Perché la bolletta dell'energia sta diventando sempre più cara
L'aumento del prezzo del gas naturale si riflette anche sui consumi delle famiglie. Incidono la ripresa delle attività dopo Covid-19 e la spinta della economia asiatica.
Un aumento internazionale del costo del gas e dei crediti ambientali per l’emissione di anidride carbonica: sono i principali motivi alla base del previsto ulteriore aumento dei prezzi dell’energia elettrica che, in base alle recenti dichiarazioni del ministro per la Transizione ecologica, Roberto Cingolani, potrà raggiungere il 40% in più a partire da ottobre.
Un problema aggiuntivo per famiglie e imprese, dopo che a giugno l’Autorità di regolazione per l’energia (Arera) aveva già varato un aumento del 9,9% e del 15,3% per gas ed elettricità, mitigato da un intervento del governo con l’impiego di 1,2 miliardi di euro provenienti dalla raccolta dei permessi di emissione per ridurre gli oneri generali in bolletta, onde evitare un aumento fino al 20%.
Lo scenario in Europa
Sarà ancora l’Arera a rendere noto il prossimo aumento, a fine settembre, anticipato dall’uscita del ministro, nel corso di un convegno Cgil a Genova. Le quotazioni del gas naturale alla borsa delle commodity di New York (Nymex) sono aumentate dell’80,45% nel corso degli ultimi 12 mesi (oltre il 35% nell’ultimo mese). Mentre venerdì scorso il contratto energetico tedesco, benchmark per l’Unione europea, ha raggiunto il record di 97,25 euro megawattora per il 2022, superando livelli visti solo nel 2008, mentre l’equivalente francese ha fissato un nuovo record a 100,4 euro, riporta Reuters.
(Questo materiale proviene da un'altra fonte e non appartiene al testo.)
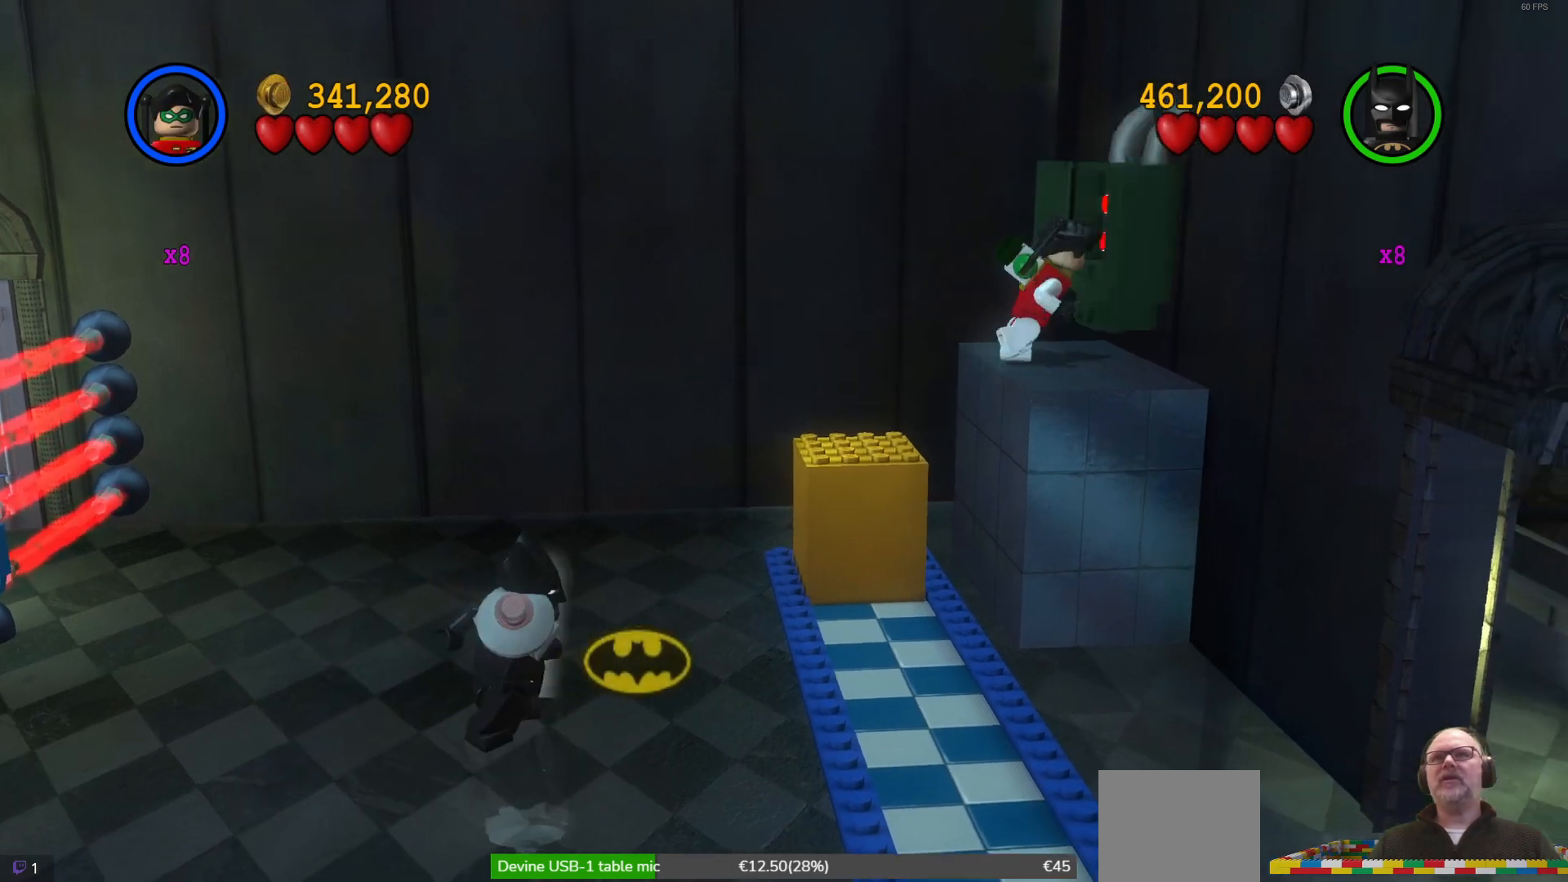
{"buttons": [], "left_stick": "center", "events": [[67, "B", "up"], [300, "B", "down"], [367, "B", "up"]]}
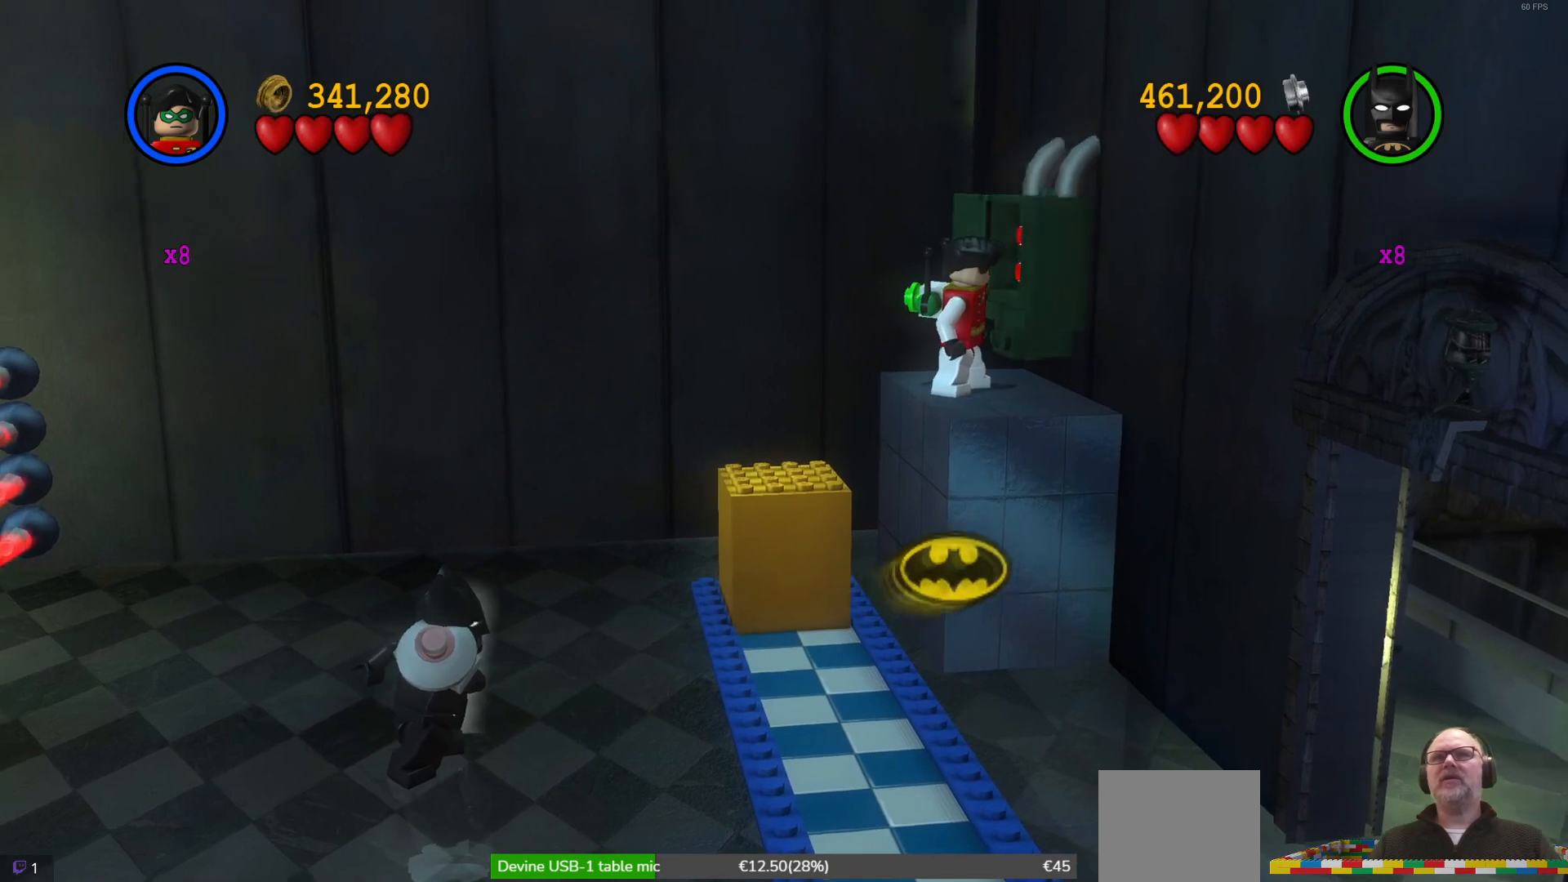
{"buttons": [], "left_stick": "center", "events": [[33, "B", "down"], [133, "B", "up"]]}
A luglio la Commissione europea, inoltre, ha alzato l’asticella per gli obiettivi europei di decarbonizzazione dal 40 al 55% in meno di gas serra, cosa che ha spinto i prezzi dei crediti di emissione a 62,4 euro a tonnellata di CO2, mentre tre mesi fa si erano attestati oltre i 50 euro.
Il pieno recupero delle attività produttive è un altro fattore, sebbene diverse fonti confermino che in Italia i livelli pre-pandemia non siano ancora stati raggiunti. L’Enea stima una crescita tendenziale della domanda di energia e delle emissioni di circa il 6% per l’intero 2021, ma “un ritorno ai livelli pre-pandemia tra il 2022 e il 2023”.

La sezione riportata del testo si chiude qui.